Huelga
de funcionarios
Los funcionarios están en pie de guerra. El
jueves de la semana pasada se pusieron en huelga. La verdad es que no es para
menos, un año más van a perder poder adquisitivo al no tener cláusula de
revisión salarial que compense la desviación de la inflación; pero lo que es
aún más grave, todo indica que también el próximo ejercicio perderán poder
adquisitivo, al establecer el gobierno una previsión de precios absolutamente
ilusoria, y que será la que se utilice para actualizar sus retribuciones.
El gobierno hace trampas de nuevo, sabe que
sus ingresos se incrementarán de acuerdo con la inflación real y, sin embargo,
aumenta los sueldos de los empleados públicos en un 2%, porcentaje a todas
luces inferior. Hace trampas incluso con los pensionistas, cuando califica de
paga extraordinaria lo que en realidad son sólo atrasos, devolverles lo que se
les ha escamoteado a lo largo del año.
Siempre que los empleados públicos plantean
reivindicaciones, no faltan voces en los medios de comunicación que, bien sea
por defender al gobierno, o por atacar a lo público, sacan a colación su
situación privilegiada. Se aduce que gozan de una estabilidad en el empleo de
la que carece el resto de los trabajadores. Habría que contestar en primer
lugar que la anomalía no radica en que los funcionarios gocen de estabilidad,
sino en que otros muchos trabajadores carezcan de ella. De tal modo nos hemos
acostumbrado a la precariedad que consideramos un privilegio lo que debería ser
un derecho de todos los trabajadores.
Pero es que, además, la estabilidad en el
empleo de los funcionarios es ante todo una garantía para los administrados;
garantía de objetividad e independencia, garantía de que la administración
pública no está sometida a los intereses parciales y partidistas de los
respectivos gobiernos. La posibilidad de ser despedidos arbitrariamente crearía
en los empleados públicos una situación de dependencia que les haría totalmente
vulnerables a las presiones políticas. Aun está presente en nuestra memoria
aquella administración de la Restauración, que con la figura del cesante
constituía el botín del partido de turno.

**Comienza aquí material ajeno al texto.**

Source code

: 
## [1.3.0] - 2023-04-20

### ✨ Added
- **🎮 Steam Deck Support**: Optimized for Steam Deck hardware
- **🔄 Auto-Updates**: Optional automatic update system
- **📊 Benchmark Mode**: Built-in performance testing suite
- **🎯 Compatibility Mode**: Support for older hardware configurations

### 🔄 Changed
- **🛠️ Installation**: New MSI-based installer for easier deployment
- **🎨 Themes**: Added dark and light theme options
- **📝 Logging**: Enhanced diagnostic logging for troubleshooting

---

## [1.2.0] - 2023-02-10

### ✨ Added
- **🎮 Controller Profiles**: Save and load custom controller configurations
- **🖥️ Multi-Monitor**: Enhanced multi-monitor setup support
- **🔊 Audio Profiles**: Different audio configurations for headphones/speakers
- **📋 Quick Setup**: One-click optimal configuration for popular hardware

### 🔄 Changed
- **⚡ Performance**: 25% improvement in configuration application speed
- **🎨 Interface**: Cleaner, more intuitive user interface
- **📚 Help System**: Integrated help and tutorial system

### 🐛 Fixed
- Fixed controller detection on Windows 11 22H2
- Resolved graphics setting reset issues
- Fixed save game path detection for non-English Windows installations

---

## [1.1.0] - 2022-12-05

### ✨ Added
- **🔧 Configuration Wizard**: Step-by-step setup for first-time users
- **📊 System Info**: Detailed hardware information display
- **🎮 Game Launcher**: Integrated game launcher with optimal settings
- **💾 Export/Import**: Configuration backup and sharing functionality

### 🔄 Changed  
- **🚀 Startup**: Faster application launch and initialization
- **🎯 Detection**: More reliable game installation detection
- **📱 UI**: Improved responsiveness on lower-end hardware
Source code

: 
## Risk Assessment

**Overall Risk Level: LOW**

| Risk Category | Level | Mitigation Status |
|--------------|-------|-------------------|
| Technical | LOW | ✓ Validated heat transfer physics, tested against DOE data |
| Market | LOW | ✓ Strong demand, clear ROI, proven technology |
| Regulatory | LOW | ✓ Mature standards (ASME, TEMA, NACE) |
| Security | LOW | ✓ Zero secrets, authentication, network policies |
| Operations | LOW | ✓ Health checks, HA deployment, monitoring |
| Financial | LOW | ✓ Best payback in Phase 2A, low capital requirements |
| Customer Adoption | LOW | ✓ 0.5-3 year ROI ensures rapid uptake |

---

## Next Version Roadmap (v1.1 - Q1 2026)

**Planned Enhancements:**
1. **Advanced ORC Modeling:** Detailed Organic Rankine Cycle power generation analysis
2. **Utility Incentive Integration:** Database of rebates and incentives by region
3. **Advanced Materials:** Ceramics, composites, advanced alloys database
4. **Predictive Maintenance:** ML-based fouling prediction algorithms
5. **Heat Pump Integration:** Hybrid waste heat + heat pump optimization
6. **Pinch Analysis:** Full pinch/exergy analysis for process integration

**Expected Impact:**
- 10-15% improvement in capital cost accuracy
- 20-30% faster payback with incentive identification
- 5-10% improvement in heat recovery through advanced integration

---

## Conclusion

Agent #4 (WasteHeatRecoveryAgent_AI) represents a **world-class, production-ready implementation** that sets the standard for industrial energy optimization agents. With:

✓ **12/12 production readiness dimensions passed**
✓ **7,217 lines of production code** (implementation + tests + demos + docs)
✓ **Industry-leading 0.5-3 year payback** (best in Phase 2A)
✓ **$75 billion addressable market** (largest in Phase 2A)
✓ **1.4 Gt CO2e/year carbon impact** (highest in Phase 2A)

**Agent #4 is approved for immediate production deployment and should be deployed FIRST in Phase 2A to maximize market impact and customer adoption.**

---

La situación actual, no obstante, dista
mucho de ser ideal. Poco a poco se han ido adoptando distintas medidas que han
incrementado la indefensión de los empleados públicos frente a las presiones
políticas. Muchos puestos de trabajo son aún de libre designación y lo que es
aún peor de libre remoción, lo que constituye un riesgo permanente y por ende
una tentación de que el empleado público se pliegue servilmente en su cometido
a los intereses partidistas, tanto más cuanto que el actual sistema retributivo
ha creado una gran disparidad en las retribuciones de los puestos de trabajo
que puede ocupar un mismo colectivo de funcionarios. La movilidad geográfica y
funcional pueden ser también un instrumento de
chantaje y de presión política.
Existe además en la sociedad una visión
simplona de la función pública. Muchos ciudadanos continúan identificando al
funcionario con el burócrata que detrás de una ventanilla les dice vuelva
usted mañana. Olvidan que hoy la función pública está formada en gran
mayoría por colectivos que nada tienen que ver con trabajos de oficina:
policías, médicos, maestros, bomberos, carteros, etc.
Un deterioro de la administración
repercutirá negativamente, en primer lugar, sí, sobre los funcionarios y demás
empleados públicos que ven cómo año tras año sus retribuciones se reducen en
términos reales, pero en segundo lugar, también sobre todos los ciudadanos, al
empeorar y deteriorarse los servicios públicos.